** Start of DATA LINES **
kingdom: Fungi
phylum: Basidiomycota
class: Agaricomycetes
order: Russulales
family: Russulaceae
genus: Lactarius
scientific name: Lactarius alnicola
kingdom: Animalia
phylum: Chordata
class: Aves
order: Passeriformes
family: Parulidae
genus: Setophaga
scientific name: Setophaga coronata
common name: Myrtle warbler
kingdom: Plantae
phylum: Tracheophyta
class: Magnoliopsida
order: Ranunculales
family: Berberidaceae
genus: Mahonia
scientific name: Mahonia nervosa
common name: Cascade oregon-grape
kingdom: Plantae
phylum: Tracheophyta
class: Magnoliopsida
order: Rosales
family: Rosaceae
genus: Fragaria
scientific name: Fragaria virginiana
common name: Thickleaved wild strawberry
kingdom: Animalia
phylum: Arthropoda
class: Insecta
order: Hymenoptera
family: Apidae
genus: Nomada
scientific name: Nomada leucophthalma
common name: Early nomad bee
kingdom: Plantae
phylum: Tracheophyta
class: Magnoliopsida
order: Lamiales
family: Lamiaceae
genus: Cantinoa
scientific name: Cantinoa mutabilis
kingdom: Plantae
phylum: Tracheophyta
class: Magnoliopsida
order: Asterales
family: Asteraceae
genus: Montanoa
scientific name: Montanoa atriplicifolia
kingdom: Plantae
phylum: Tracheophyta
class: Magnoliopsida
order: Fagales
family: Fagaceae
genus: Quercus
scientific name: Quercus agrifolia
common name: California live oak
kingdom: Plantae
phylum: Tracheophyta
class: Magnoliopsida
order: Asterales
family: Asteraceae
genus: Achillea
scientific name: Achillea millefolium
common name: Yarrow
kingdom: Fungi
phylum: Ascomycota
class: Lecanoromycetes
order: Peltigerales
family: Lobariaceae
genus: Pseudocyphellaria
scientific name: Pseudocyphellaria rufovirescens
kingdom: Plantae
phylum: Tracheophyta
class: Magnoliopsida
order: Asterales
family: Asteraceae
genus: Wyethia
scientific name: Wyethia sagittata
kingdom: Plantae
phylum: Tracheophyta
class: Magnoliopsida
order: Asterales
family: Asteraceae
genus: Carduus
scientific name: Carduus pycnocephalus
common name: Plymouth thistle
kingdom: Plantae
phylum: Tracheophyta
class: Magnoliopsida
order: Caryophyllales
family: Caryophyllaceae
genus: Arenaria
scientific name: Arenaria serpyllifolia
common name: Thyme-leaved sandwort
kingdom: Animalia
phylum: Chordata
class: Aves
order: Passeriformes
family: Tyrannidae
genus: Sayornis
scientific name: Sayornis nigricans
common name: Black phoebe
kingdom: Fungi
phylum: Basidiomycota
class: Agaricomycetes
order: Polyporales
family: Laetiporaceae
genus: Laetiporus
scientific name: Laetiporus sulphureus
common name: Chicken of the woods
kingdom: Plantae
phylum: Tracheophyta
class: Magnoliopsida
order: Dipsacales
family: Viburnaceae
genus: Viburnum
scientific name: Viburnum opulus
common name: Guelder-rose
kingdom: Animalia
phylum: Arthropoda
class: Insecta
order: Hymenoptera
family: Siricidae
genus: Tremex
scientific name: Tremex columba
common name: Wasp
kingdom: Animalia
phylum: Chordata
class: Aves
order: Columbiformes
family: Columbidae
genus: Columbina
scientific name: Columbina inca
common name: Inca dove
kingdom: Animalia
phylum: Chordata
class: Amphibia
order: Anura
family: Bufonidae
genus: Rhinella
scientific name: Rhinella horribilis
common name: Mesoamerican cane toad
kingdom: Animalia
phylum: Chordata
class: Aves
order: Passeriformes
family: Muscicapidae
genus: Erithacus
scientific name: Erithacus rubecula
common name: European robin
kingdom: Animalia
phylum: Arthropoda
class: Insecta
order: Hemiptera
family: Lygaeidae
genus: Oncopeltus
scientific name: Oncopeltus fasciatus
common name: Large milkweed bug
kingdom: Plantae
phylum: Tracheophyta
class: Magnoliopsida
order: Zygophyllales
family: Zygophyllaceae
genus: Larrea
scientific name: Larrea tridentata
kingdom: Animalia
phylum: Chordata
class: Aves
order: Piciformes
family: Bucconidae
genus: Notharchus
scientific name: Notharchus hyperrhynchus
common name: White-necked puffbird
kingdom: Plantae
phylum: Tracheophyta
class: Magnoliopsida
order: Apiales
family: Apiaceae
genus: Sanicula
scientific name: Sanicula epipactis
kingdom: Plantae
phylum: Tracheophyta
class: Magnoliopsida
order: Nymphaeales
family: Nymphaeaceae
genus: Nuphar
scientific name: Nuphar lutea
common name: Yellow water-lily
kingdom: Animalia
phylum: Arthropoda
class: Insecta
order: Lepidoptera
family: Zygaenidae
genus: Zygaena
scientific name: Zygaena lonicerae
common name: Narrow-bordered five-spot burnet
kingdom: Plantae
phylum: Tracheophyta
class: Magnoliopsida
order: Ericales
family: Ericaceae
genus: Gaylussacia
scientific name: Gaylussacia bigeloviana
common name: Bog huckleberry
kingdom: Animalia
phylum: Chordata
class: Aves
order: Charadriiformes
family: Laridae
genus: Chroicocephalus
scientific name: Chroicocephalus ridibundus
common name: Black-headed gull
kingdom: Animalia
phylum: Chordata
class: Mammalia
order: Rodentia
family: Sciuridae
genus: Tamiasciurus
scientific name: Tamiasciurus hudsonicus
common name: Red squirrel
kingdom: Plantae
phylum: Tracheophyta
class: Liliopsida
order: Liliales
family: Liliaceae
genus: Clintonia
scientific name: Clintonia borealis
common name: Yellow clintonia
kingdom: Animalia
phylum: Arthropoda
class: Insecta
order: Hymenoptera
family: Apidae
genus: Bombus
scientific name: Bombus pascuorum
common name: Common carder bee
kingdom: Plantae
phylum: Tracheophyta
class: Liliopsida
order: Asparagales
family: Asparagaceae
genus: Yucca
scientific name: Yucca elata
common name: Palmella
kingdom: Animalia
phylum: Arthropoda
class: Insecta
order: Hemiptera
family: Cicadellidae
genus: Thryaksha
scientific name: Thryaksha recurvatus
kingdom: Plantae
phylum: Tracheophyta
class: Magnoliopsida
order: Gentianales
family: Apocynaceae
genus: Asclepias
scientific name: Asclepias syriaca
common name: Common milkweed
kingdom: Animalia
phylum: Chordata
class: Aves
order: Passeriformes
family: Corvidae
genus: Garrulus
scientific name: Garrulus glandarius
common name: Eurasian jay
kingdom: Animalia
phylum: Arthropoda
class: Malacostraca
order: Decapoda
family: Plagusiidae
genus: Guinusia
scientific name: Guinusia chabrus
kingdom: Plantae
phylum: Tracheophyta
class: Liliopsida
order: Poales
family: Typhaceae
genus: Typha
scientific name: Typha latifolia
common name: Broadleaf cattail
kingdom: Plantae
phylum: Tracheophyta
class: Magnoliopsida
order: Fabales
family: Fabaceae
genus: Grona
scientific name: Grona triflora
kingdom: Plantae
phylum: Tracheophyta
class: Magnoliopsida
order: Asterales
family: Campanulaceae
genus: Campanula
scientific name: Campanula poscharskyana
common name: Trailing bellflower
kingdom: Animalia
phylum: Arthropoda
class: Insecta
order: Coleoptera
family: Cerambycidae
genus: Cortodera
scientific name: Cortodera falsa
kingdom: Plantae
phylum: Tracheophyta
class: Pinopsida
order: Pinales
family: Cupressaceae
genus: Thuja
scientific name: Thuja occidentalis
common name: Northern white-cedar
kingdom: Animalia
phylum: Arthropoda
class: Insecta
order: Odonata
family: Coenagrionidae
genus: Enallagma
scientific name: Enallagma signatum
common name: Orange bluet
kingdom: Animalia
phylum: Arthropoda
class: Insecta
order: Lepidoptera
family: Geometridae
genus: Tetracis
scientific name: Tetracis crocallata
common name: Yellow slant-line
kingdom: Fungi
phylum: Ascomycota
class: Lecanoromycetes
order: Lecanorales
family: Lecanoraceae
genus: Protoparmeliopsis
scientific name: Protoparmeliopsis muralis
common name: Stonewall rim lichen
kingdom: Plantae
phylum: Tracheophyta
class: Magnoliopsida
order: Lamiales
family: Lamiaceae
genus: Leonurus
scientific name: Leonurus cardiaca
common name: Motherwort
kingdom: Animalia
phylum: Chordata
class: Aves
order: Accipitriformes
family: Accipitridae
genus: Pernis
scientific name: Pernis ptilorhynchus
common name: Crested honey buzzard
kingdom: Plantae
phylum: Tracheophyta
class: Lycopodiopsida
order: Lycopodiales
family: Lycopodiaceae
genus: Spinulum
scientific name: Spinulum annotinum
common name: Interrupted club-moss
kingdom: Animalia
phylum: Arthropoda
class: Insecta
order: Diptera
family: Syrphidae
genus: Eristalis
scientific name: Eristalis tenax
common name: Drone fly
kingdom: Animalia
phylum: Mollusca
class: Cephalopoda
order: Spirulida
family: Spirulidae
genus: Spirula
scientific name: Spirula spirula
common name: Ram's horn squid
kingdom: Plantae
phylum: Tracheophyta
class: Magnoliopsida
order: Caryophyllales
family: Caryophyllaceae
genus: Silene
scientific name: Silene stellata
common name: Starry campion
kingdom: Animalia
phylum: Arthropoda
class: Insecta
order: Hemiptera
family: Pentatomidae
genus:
** End of DATA LINES **
== WHAT IS ASKED ==
Rewrite the lines from the very start of the items through the line containing "scientific name: Setophaga coronata", that line included, as a numbered list with any blank lines left out.

== TASK RESPONSE ==
1. kingdom: Fungi
2. phylum: Basidiomycota
3. class: Agaricomycetes
4. order: Russulales
5. family: Russulaceae
6. genus: Lactarius
7. scientific name: Lactarius alnicola
8. kingdom: Animalia
9. phylum: Chordata
10. class: Aves
11. order: Passeriformes
12. family: Parulidae
13. genus: Setophaga
14. scientific name: Setophaga coronata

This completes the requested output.